The series isn’t perfect. The writers seem to think that if they don’t hit the audience in the face with their humour hammer every five seconds, listeners will fall asleep. This makes for a lot of clunkers. “At least I don’t stink of entitlement.” “It’s the new flavour from Hugo Boss.”

Such bad jokes make the good ones less effective. It’s like drinking milk between sips of single malt whisky. But there are a lot of good ones. The insufferable Guy Secretan’s conversations with a psychotherapist are brilliant. “There is no ‘right’ and ‘wrong’ in here.” “What? This is pointless then. How do I win?”

The acting talent is top notch. It’s strange to remember that a short-lived sitcom could feature Tamsin Greig, Stephen Mangan, Olivia Colman and Mark Heap on the same show.

Heap, without whose manic intensity such series as Brass Eye, Spaced, Big Train and Jam would not have been nearly as good, is a highlight. One of the great comic actors of the last 25 years, he could be far more highly rated and he’d still be underrated. Give this man a big role now.

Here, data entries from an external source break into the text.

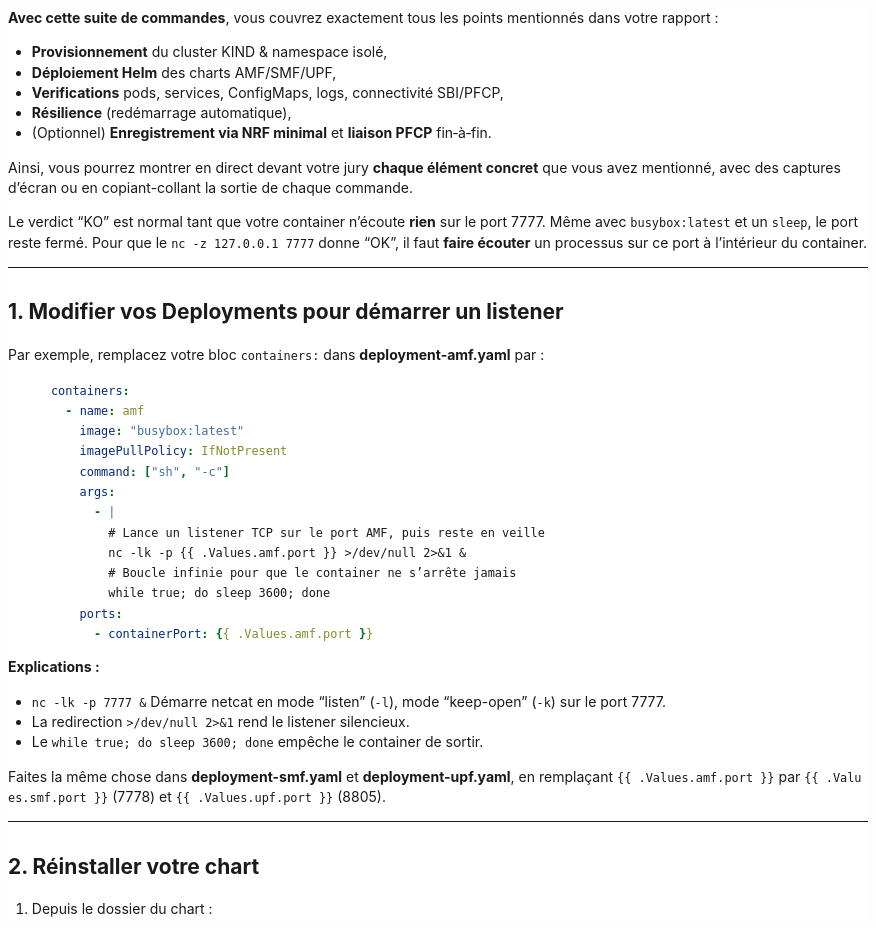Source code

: 
**Avec cette suite de commandes**, vous couvrez exactement tous les points mentionnés dans votre rapport :

* **Provisionnement** du cluster KIND & namespace isolé,
* **Déploiement Helm** des charts AMF/SMF/UPF,
* **Verifications** pods, services, ConfigMaps, logs, connectivité SBI/PFCP,
* **Résilience** (redémarrage automatique),
* (Optionnel) **Enregistrement via NRF minimal** et **liaison PFCP** fin‐à‐fin.

Ainsi, vous pourrez montrer en direct devant votre jury **chaque élément concret** que vous avez mentionné, avec des captures d’écran ou en copiant-collant la sortie de chaque commande.


Le verdict “KO” est normal tant que votre container n’écoute **rien** sur le port 7777. Même avec `busybox:latest` et un `sleep`, le port reste fermé. Pour que le `nc -z 127.0.0.1 7777` donne “OK”, il faut **faire écouter** un processus sur ce port à l’intérieur du container.

---

## 1. Modifier vos Deployments pour démarrer un listener

Par exemple, remplacez votre bloc `containers:` dans **deployment-amf.yaml** par :

```yaml
      containers:
        - name: amf
          image: "busybox:latest"
          imagePullPolicy: IfNotPresent
          command: ["sh", "-c"]
          args:
            - |
              # Lance un listener TCP sur le port AMF, puis reste en veille
              nc -lk -p {{ .Values.amf.port }} >/dev/null 2>&1 &
              # Boucle infinie pour que le container ne s’arrête jamais
              while true; do sleep 3600; done
          ports:
            - containerPort: {{ .Values.amf.port }}
```

**Explications :**

* `nc -lk -p 7777 &`
  Démarre netcat en mode “listen” (`-l`), mode “keep-open” (`-k`) sur le port 7777.
* La redirection `>/dev/null 2>&1` rend le listener silencieux.
* Le `while true; do sleep 3600; done` empêche le container de sortir.

Faites la même chose dans **deployment-smf.yaml** et **deployment-upf.yaml**, en remplaçant `{{ .Values.amf.port }}` par `{{ .Values.smf.port }}` (7778) et `{{ .Values.upf.port }}` (8805).

---

## 2. Réinstaller votre chart

1. Depuis le dossier du chart :
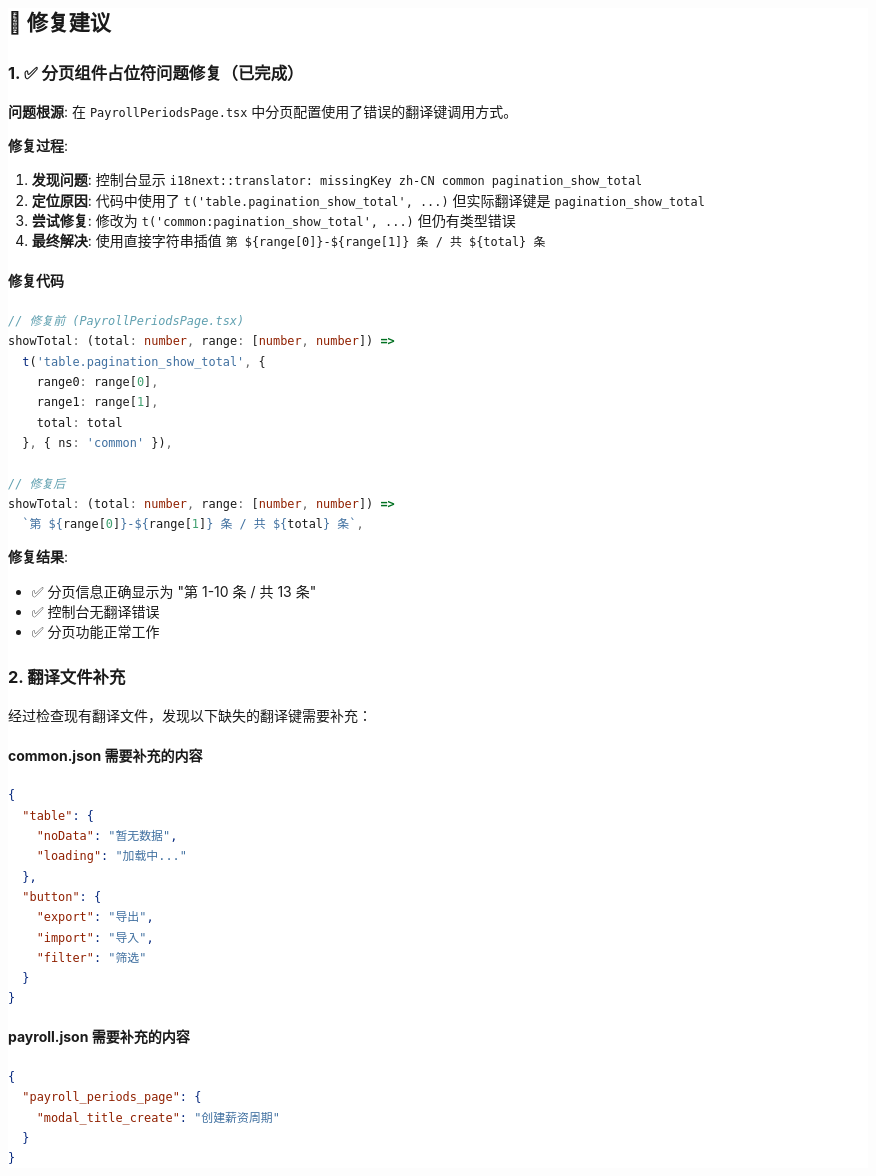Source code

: ## 🔧 修复建议

### 1. ✅ 分页组件占位符问题修复（已完成）

**问题根源**: 在 `PayrollPeriodsPage.tsx` 中分页配置使用了错误的翻译键调用方式。

**修复过程**:
1. **发现问题**: 控制台显示 `i18next::translator: missingKey zh-CN common pagination_show_total`
2. **定位原因**: 代码中使用了 `t('table.pagination_show_total', ...)` 但实际翻译键是 `pagination_show_total`
3. **尝试修复**: 修改为 `t('common:pagination_show_total', ...)` 但仍有类型错误
4. **最终解决**: 使用直接字符串插值 `第 ${range[0]}-${range[1]} 条 / 共 ${total} 条`

#### 修复代码
```typescript
// 修复前 (PayrollPeriodsPage.tsx)
showTotal: (total: number, range: [number, number]) => 
  t('table.pagination_show_total', { 
    range0: range[0], 
    range1: range[1], 
    total: total
  }, { ns: 'common' }),

// 修复后
showTotal: (total: number, range: [number, number]) => 
  `第 ${range[0]}-${range[1]} 条 / 共 ${total} 条`,
```

**修复结果**:
- ✅ 分页信息正确显示为 "第 1-10 条 / 共 13 条"
- ✅ 控制台无翻译错误
- ✅ 分页功能正常工作

### 2. 翻译文件补充

经过检查现有翻译文件，发现以下缺失的翻译键需要补充：

#### common.json 需要补充的内容
```json
{
  "table": {
    "noData": "暂无数据",
    "loading": "加载中..."
  },
  "button": {
    "export": "导出",
    "import": "导入", 
    "filter": "筛选"
  }
}
```

#### payroll.json 需要补充的内容
```json
{
  "payroll_periods_page": {
    "modal_title_create": "创建薪资周期"
  }
}
```
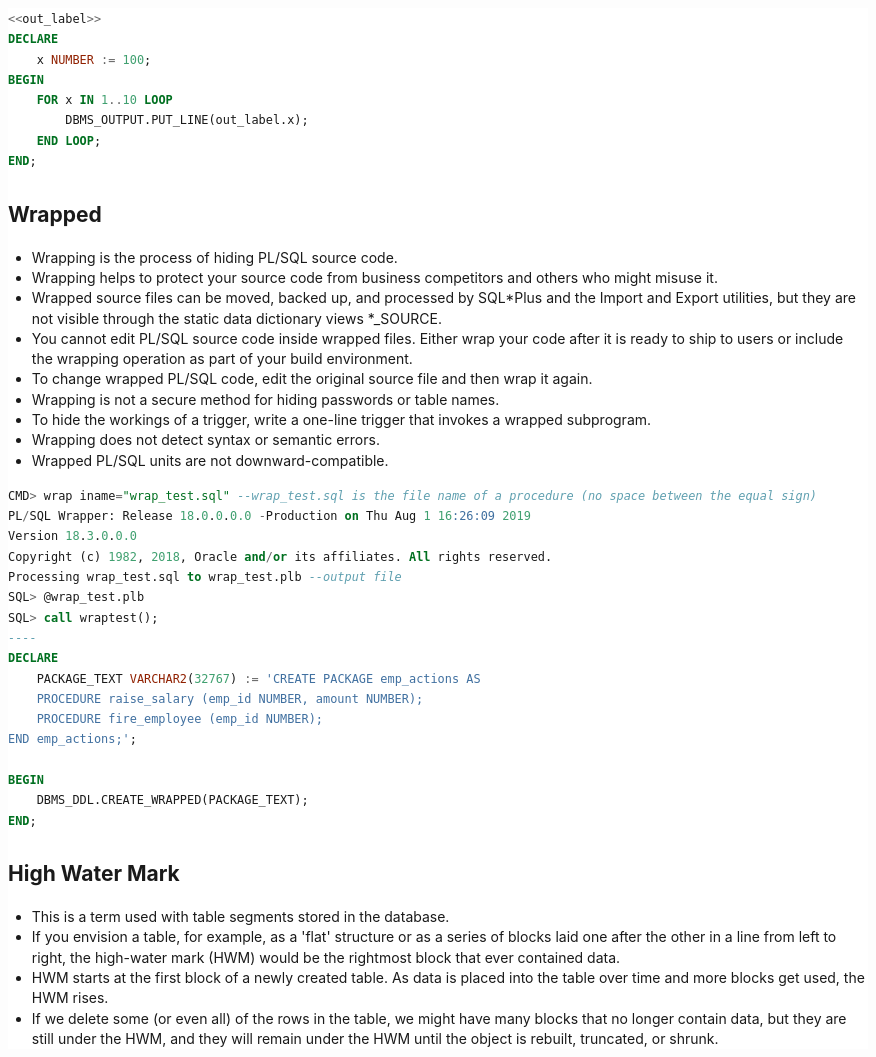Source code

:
```sql
<<out_label>>
DECLARE
    x NUMBER := 100;
BEGIN
    FOR x IN 1..10 LOOP
        DBMS_OUTPUT.PUT_LINE(out_label.x);
    END LOOP;
END;
```

## Wrapped

- Wrapping is the process of hiding PL/SQL source code.
- Wrapping helps to protect your source code from business competitors and others who might misuse it.
- Wrapped source files can be moved, backed up, and processed by SQL*Plus and the Import and Export utilities, but they are not visible through the static data dictionary views *\_SOURCE.
- You cannot edit PL/SQL source code inside wrapped files. Either wrap your code after it is ready to ship to users or include the wrapping operation as part of your build environment.
- To change wrapped PL/SQL code, edit the original source file and then wrap it again.
- Wrapping is not a secure method for hiding passwords or table names.
- To hide the workings of a trigger, write a one-line trigger that invokes a wrapped subprogram.
- Wrapping does not detect syntax or semantic errors.
- Wrapped PL/SQL units are not downward-compatible.

```sql
CMD> wrap iname="wrap_test.sql" --wrap_test.sql is the file name of a procedure (no space between the equal sign)
PL/SQL Wrapper: Release 18.0.0.0.0 -Production on Thu Aug 1 16:26:09 2019
Version 18.3.0.0.0
Copyright (c) 1982, 2018, Oracle and/or its affiliates. All rights reserved.
Processing wrap_test.sql to wrap_test.plb --output file
SQL> @wrap_test.plb
SQL> call wraptest();
----
DECLARE
    PACKAGE_TEXT VARCHAR2(32767) := 'CREATE PACKAGE emp_actions AS
    PROCEDURE raise_salary (emp_id NUMBER, amount NUMBER);
    PROCEDURE fire_employee (emp_id NUMBER);
END emp_actions;';

BEGIN
    DBMS_DDL.CREATE_WRAPPED(PACKAGE_TEXT);
END;
```

## High Water Mark

- This is a term used with table segments stored in the database.
- If you envision a table, for example, as a 'flat' structure or as a series of blocks laid one after the other in a line from left to right, the high-water mark (HWM) would be the rightmost block that ever contained data.
- HWM starts at the first block of a newly created table. As data is placed into the table over time and more blocks get used, the HWM rises.
- If we delete some (or even all) of the rows in the table, we might have many blocks that no longer contain data, but they are still under the HWM, and they will remain under the HWM until the object is rebuilt, truncated, or shrunk.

Yet the most surprising thing about Green Wing Resuscitated is that it does not descend into humourless sentimentality about the NHS. I’m almost afraid to finish the series in case it ends with five minutes of clapping for our carers. But I don’t think it will.

I’m glad that it is fairly apolitical not because I’m a right-winger, but because I’m a comedy fan. If there is one thing I know about doctors it is that they sometimes need pure absurd humour — the darker the better.